The world we find ourselves working in is a privileged one but can luxury travel and sustainability truly support one another?  Absolutely luxury travel and sustainability can support one another, and more importantly in today’s world, it must. I also think discerning travellers want to feel like their money is being well spent, so sustainable tourism is the way forward. Tourism is a huge, booming industry worth over $7 trillion, employing 1 in 10 workers in the world, but it also responsible for 8% of all carbon emissions globally, and it contributes not just to cultural preservation, but also it’s destruction. So we have a huge obligation as part of the tourist industry to take care of the planet.
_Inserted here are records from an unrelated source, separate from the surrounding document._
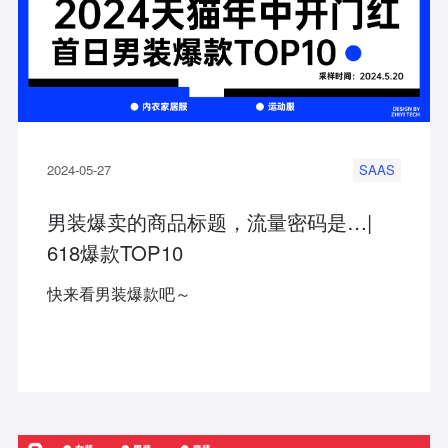
2024-05-27
SAAS
男装爆卖的商品标题，流量密码是…|
618爆款TOP10
快来看男装爆款吧～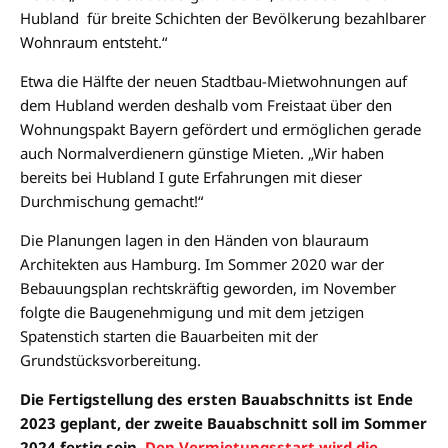
Hubland für breite Schichten der Bevölkerung bezahlbarer
Wohnraum entsteht.“
Etwa die Hälfte der neuen Stadtbau-Mietwohnungen auf
dem Hubland werden deshalb vom Freistaat über den
Wohnungspakt Bayern gefördert und ermöglichen gerade
auch Normalverdienern günstige Mieten. „Wir haben
bereits bei Hubland I gute Erfahrungen mit dieser
Durchmischung gemacht!“
Die Planungen lagen in den Händen von blauraum
Architekten aus Hamburg. Im Sommer 2020 war der
Bebauungsplan rechtskräftig geworden, im November
folgte die Baugenehmigung und mit dem jetzigen
Spatenstich starten die Bauarbeiten mit der
Grundstücksvorbereitung.
Die Fertigstellung des ersten Bauabschnitts ist Ende
2023 geplant, der zweite Bauabschnitt soll im Sommer
2024 fertig sein.
Den Vermietungsstart wird die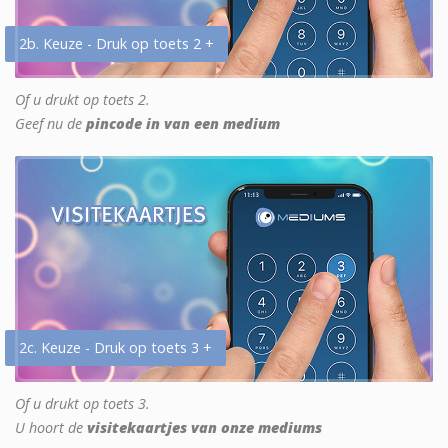
2b. Keuze - Druk op toets 2 +
Of u drukt op toets 2.
Geef nu de
pincode in van een medium
2c. Keuze - Druk op toets 3 +
Of u drukt op toets 3.
U hoort de
visitekaartjes van onze mediums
With our retreat in Kenya we took 50,000 acres of degraded cattle ranch land with no tourism, no electricity, limited access to water and very little wildlife and brought it back to life – building Segera into a high-end, positive impact, eco-luxury safari and cultural retreat. The retreat is completely sustainable; powered on solar energy and using harvested and recycled rain water. I also expanded the Zeitz Foundation’s 4C philosophy into the creation of ‘The Long Run’ initiative – which is today the leading private conservation network of sustainable tourism businesses, all following the 4C philosophy, preserving over 13 million acres around the world and growing rapidly.

As an avid traveller where in the world inspires you? Anywhere where you can be humbled by the beauty of nature, whether that’s the vast isolated oceans of Antarctica, where I spent some time on an ice-breaker a couple of years ago, or the magnificent plains of Africa, where I am lucky to spend a huge amount of time at my home.  

Share with us one of your favourite snap-shots from the past 12 months.  It was actually this morning at home on Segera Retreat in Kenya. My wife and I got our kids out of bed at 6am and went out on a game drive in our pyjamas. We saw the sun rise over Mount Kenya, watching two lionesses and their cubs playing together. I don’t think life gets much better than that. 

Finally, what or where have you set your sights on next?  I hope to continue expanding the preservation of millions of acres of land through The Long Run initiative, and on a personal level, my top priority will be making sure that Segera – it’s wildlife, landscapes and communities – can be maintained for future generations. Being the caretaker of a wildlife conservancy of this size is a huge commitment – financially, mentally and emotionally – and it will be my life’s work to protect this very precious part of the world.